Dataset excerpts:
-------------------------

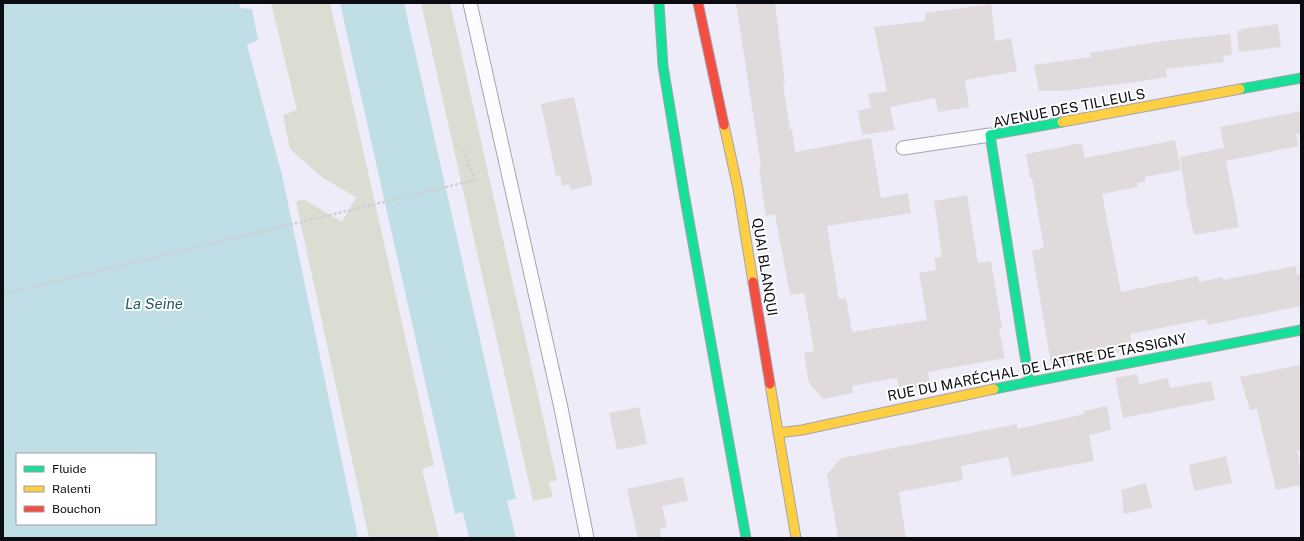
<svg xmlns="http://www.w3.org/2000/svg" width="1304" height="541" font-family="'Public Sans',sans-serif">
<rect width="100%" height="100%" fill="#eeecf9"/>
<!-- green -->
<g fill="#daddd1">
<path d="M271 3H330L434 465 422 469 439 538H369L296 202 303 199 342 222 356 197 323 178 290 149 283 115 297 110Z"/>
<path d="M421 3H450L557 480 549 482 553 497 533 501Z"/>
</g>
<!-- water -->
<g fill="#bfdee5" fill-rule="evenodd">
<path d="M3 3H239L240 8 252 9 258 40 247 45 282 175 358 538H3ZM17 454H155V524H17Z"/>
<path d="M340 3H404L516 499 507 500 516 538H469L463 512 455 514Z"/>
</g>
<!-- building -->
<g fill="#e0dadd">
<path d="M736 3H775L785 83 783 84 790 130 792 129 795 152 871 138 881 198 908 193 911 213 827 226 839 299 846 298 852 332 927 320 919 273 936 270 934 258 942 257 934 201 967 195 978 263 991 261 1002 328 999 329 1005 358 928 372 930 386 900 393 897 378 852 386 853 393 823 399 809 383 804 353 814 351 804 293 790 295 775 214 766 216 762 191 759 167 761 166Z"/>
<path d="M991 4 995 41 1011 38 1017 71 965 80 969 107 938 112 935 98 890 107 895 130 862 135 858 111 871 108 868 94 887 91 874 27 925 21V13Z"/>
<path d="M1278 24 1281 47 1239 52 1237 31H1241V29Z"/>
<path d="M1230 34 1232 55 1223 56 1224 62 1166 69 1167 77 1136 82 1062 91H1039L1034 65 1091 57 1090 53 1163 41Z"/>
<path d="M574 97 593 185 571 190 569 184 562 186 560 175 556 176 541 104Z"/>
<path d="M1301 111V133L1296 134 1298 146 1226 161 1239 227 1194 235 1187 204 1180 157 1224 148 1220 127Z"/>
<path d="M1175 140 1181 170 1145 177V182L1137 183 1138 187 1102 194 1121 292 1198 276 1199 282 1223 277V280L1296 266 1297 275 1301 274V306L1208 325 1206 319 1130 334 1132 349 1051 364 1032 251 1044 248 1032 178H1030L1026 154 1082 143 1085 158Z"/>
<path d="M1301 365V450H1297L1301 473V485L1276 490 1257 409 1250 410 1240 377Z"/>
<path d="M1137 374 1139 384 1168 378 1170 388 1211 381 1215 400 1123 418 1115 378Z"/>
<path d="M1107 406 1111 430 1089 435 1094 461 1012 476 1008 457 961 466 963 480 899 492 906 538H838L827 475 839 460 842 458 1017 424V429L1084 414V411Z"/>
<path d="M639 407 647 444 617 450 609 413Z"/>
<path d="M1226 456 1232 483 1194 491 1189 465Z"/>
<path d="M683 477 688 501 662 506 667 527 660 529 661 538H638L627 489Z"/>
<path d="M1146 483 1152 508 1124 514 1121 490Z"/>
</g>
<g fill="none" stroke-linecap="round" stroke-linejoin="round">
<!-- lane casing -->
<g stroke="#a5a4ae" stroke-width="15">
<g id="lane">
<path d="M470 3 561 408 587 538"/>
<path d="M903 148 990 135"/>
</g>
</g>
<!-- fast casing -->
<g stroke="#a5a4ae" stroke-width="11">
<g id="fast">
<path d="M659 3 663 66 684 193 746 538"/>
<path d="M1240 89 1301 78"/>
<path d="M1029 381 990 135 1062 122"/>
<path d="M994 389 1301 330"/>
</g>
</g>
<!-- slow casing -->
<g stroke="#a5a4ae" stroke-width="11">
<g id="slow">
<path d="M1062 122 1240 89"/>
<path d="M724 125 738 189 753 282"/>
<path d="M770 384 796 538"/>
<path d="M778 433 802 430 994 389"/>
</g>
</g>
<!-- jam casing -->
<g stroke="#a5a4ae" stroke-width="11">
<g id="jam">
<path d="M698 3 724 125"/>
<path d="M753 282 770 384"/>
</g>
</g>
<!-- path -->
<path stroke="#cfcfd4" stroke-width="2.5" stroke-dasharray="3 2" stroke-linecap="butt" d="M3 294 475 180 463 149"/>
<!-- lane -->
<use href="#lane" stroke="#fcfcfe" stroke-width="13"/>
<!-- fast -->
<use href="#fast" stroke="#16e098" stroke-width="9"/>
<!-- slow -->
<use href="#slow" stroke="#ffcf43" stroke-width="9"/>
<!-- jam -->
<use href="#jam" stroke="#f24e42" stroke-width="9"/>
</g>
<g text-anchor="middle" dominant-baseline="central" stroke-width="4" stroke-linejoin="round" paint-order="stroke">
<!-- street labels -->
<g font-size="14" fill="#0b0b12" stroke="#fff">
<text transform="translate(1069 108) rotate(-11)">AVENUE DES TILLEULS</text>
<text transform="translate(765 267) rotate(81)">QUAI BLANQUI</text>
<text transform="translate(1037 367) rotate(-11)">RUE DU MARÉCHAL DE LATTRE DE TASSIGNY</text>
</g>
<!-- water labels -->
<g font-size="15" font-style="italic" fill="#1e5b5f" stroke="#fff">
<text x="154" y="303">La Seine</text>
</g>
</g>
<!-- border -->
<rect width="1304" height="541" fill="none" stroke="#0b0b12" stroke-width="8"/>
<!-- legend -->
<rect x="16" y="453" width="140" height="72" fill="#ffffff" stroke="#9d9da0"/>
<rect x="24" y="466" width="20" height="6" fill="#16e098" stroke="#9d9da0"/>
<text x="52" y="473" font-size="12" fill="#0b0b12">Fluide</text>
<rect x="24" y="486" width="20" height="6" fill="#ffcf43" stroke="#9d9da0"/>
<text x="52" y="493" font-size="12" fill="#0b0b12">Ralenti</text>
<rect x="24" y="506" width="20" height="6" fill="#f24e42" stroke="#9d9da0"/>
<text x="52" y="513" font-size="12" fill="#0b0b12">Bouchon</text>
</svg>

-------------------------

▶ _Your objective_:
Repeat the records verbatim, excluding pictures.

▶ _Written solution_:
<svg xmlns="http://www.w3.org/2000/svg" width="1304" height="541" font-family="'Public Sans',sans-serif">
<rect width="100%" height="100%" fill="#eeecf9"/>
<!-- green -->
<g fill="#daddd1">
<path d="M271 3H330L434 465 422 469 439 538H369L296 202 303 199 342 222 356 197 323 178 290 149 283 115 297 110Z"/>
<path d="M421 3H450L557 480 549 482 553 497 533 501Z"/>
</g>
<!-- water -->
<g fill="#bfdee5" fill-rule="evenodd">
<path d="M3 3H239L240 8 252 9 258 40 247 45 282 175 358 538H3ZM17 454H155V524H17Z"/>
<path d="M340 3H404L516 499 507 500 516 538H469L463 512 455 514Z"/>
</g>
<!-- building -->
<g fill="#e0dadd">
<path d="M736 3H775L785 83 783 84 790 130 792 129 795 152 871 138 881 198 908 193 911 213 827 226 839 299 846 298 852 332 927 320 919 273 936 270 934 258 942 257 934 201 967 195 978 263 991 261 1002 328 999 329 1005 358 928 372 930 386 900 393 897 378 852 386 853 393 823 399 809 383 804 353 814 351 804 293 790 295 775 214 766 216 762 191 759 167 761 166Z"/>
<path d="M991 4 995 41 1011 38 1017 71 965 80 969 107 938 112 935 98 890 107 895 130 862 135 858 111 871 108 868 94 887 91 874 27 925 21V13Z"/>
<path d="M1278 24 1281 47 1239 52 1237 31H1241V29Z"/>
<path d="M1230 34 1232 55 1223 56 1224 62 1166 69 1167 77 1136 82 1062 91H1039L1034 65 1091 57 1090 53 1163 41Z"/>
<path d="M574 97 593 185 571 190 569 184 562 186 560 175 556 176 541 104Z"/>
<path d="M1301 111V133L1296 134 1298 146 1226 161 1239 227 1194 235 1187 204 1180 157 1224 148 1220 127Z"/>
<path d="M1175 140 1181 170 1145 177V182L1137 183 1138 187 1102 194 1121 292 1198 276 1199 282 1223 277V280L1296 266 1297 275 1301 274V306L1208 325 1206 319 1130 334 1132 349 1051 364 1032 251 1044 248 1032 178H1030L1026 154 1082 143 1085 158Z"/>
<path d="M1301 365V450H1297L1301 473V485L1276 490 1257 409 1250 410 1240 377Z"/>
<path d="M1137 374 1139 384 1168 378 1170 388 1211 381 1215 400 1123 418 1115 378Z"/>
<path d="M1107 406 1111 430 1089 435 1094 461 1012 476 1008 457 961 466 963 480 899 492 906 538H838L827 475 839 460 842 458 1017 424V429L1084 414V411Z"/>
<path d="M639 407 647 444 617 450 609 413Z"/>
<path d="M1226 456 1232 483 1194 491 1189 465Z"/>
<path d="M683 477 688 501 662 506 667 527 660 529 661 538H638L627 489Z"/>
<path d="M1146 483 1152 508 1124 514 1121 490Z"/>
</g>
<g fill="none" stroke-linecap="round" stroke-linejoin="round">
<!-- lane casing -->
<g stroke="#a5a4ae" stroke-width="15">
<g id="lane">
<path d="M470 3 561 408 587 538"/>
<path d="M903 148 990 135"/>
</g>
</g>
<!-- fast casing -->
<g stroke="#a5a4ae" stroke-width="11">
<g id="fast">
<path d="M659 3 663 66 684 193 746 538"/>
<path d="M1240 89 1301 78"/>
<path d="M1029 381 990 135 1062 122"/>
<path d="M994 389 1301 330"/>
</g>
</g>
<!-- slow casing -->
<g stroke="#a5a4ae" stroke-width="11">
<g id="slow">
<path d="M1062 122 1240 89"/>
<path d="M724 125 738 189 753 282"/>
<path d="M770 384 796 538"/>
<path d="M778 433 802 430 994 389"/>
</g>
</g>
<!-- jam casing -->
<g stroke="#a5a4ae" stroke-width="11">
<g id="jam">
<path d="M698 3 724 125"/>
<path d="M753 282 770 384"/>
</g>
</g>
<!-- path -->
<path stroke="#cfcfd4" stroke-width="2.5" stroke-dasharray="3 2" stroke-linecap="butt" d="M3 294 475 180 463 149"/>
<!-- lane -->
<use href="#lane" stroke="#fcfcfe" stroke-width="13"/>
<!-- fast -->
<use href="#fast" stroke="#16e098" stroke-width="9"/>
<!-- slow -->
<use href="#slow" stroke="#ffcf43" stroke-width="9"/>
<!-- jam -->
<use href="#jam" stroke="#f24e42" stroke-width="9"/>
</g>
<g text-anchor="middle" dominant-baseline="central" stroke-width="4" stroke-linejoin="round" paint-order="stroke">
<!-- street labels -->
<g font-size="14" fill="#0b0b12" stroke="#fff">
<text transform="translate(1069 108) rotate(-11)">AVENUE DES TILLEULS</text>
<text transform="translate(765 267) rotate(81)">QUAI BLANQUI</text>
<text transform="translate(1037 367) rotate(-11)">RUE DU MARÉCHAL DE LATTRE DE TASSIGNY</text>
</g>
<!-- water labels -->
<g font-size="15" font-style="italic" fill="#1e5b5f" stroke="#fff">
<text x="154" y="303">La Seine</text>
</g>
</g>
<!-- border -->
<rect width="1304" height="541" fill="none" stroke="#0b0b12" stroke-width="8"/>
<!-- legend -->
<rect x="16" y="453" width="140" height="72" fill="#ffffff" stroke="#9d9da0"/>
<rect x="24" y="466" width="20" height="6" fill="#16e098" stroke="#9d9da0"/>
<text x="52" y="473" font-size="12" fill="#0b0b12">Fluide</text>
<rect x="24" y="486" width="20" height="6" fill="#ffcf43" stroke="#9d9da0"/>
<text x="52" y="493" font-size="12" fill="#0b0b12">Ralenti</text>
<rect x="24" y="506" width="20" height="6" fill="#f24e42" stroke="#9d9da0"/>
<text x="52" y="513" font-size="12" fill="#0b0b12">Bouchon</text>
</svg>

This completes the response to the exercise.